_Document section_
○ ○ ○ ○
An international consultancy was recently quoted as calling Asia's ports "the most efficient in the world". This was not the surprise. The real surprise was that people still have to say this, just like how some analysts and brokers keep using the term "Far East" instead of East Asia or just Asia.

For more than a decade, Asia has had the most efficient of ports. It is not only Hong Kong and Singapore, arguably the most efficient ports around, Shenzhen and Shanghai are also dealing with incredible concentrations of outbound cargo efficiently, and at good value. The only "new" development of the past few years is a gradual change in leadership - a shift from Hong Kong to Shenzhen as the leading partner in the relationship, for instance. And interestingly, this changeover has been smooth, partly because shareholders are more or less similar on both sides of the border.

In a larger China-all-ports context, we've seen larger ports gradually lose some market share to smaller ones with our count of top China ports, excluding Hong Kong, projected to decline from about 83-85 percent market share in 2003-04 to about 75-77 percent by 2011.

The most significant development is that Hong Kong in 2010 failed to get back to its 2008 peaks, while Shenzhen in August 2010 managed to scale its peak month of August 2008. Singapore, similar to Hong Kong, in 2010 did not manage to get back to pre-crisis peaks.

By the numbers, the apparent theme is change of leadership. But for us this is just the surface of the story. The broader theme is twofold. First, ports need to work together (as in Hong Kong + Shenzhen or Shanghai + Ningbo) as a team; and second, China needs to re-orient itself for more growth inbound and higher price points for cargo moves.

The issue of China needing to re-gear for more growth inbound will be a theme for years to come. When I came back to Hong Kong in 1992, this was already one of the main long-term themes I picked up. And it is one which still tops the agenda. It is in China's interest to develop inland transport hubs and increase economic development inland paired with transport strategies that we need highly networked and stable supply chains throughout inland China, not just high-speed trains for passengers only.
○ ○ ○ ○
_What you will do_
• A. In the article on Asian ports, copy out the passage starting with "In a larger" and going on through "for cargo moves.".
• B. According to the article on Asian ports, which port reached its August 2008 peak again in August 2010?
• C. Write the next part of the article on Asian ports, picking up after its final sentence.

_Recorded data_
○ ○ ○ ○
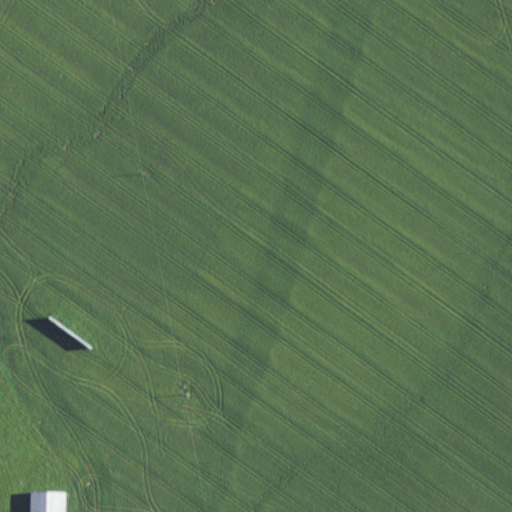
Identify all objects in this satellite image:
building: (58, 501)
○ ○ ○ ○
_The responses_
• A.
In a larger China-all-ports context, we've seen larger ports gradually lose some market share to smaller ones with our count of top China ports, excluding Hong Kong, projected to decline from about 83-85 percent market share in 2003-04 to about 75-77 percent by 2011.

The most significant development is that Hong Kong in 2010 failed to get back to its 2008 peaks, while Shenzhen in August 2010 managed to scale its peak month of August 2008. Singapore, similar to Hong Kong, in 2010 did not manage to get back to pre-crisis peaks.

By the numbers, the apparent theme is change of leadership. But for us this is just the surface of the story. The broader theme is twofold. First, ports need to work together (as in Hong Kong + Shenzhen or Shanghai + Ningbo) as a team; and second, China needs to re-orient itself for more growth inbound and higher price points for cargo moves.

• B. Shenzhen.

• C.
If there is one thing we recommend for China in a shorter-time context is the need to raise prices and standardize prices at higher levels- to do less for more. Historically, the idea of promoting trade growth through low costs was a central theme at many levels of the supply chain for China and some other Asia ports, whereas Hong Kong and Singapore to some extent went the direction of highest price point.

In China manufacturing costs were low, taxes for exporters were low (or close to zero effectively) and transport costs out of a location close to a big port like Hong Kong/Shenzhen or Shanghai were very low. Businesses like Walmart fell in love with China, for they could sell more products at lower costs and generate huge gains from high volumes on low margin products.

But for the past few years, more and more decisionmakers have discovered this is no longer needed. Additionally, it has not been the consumers that have entirely benefited. In a secondary function, low prices have also accompanied global leveraging of debt - at first of US consumers, and then the commercial banking system for properties and later government liabilities to bail out the banking system.

Yes, the perception that containerization, on top of low-cost manufacturing in China and many parts of Asia, has lowered costs for western consumers is true enough. Consumers clearly benefited from the rise of the container box.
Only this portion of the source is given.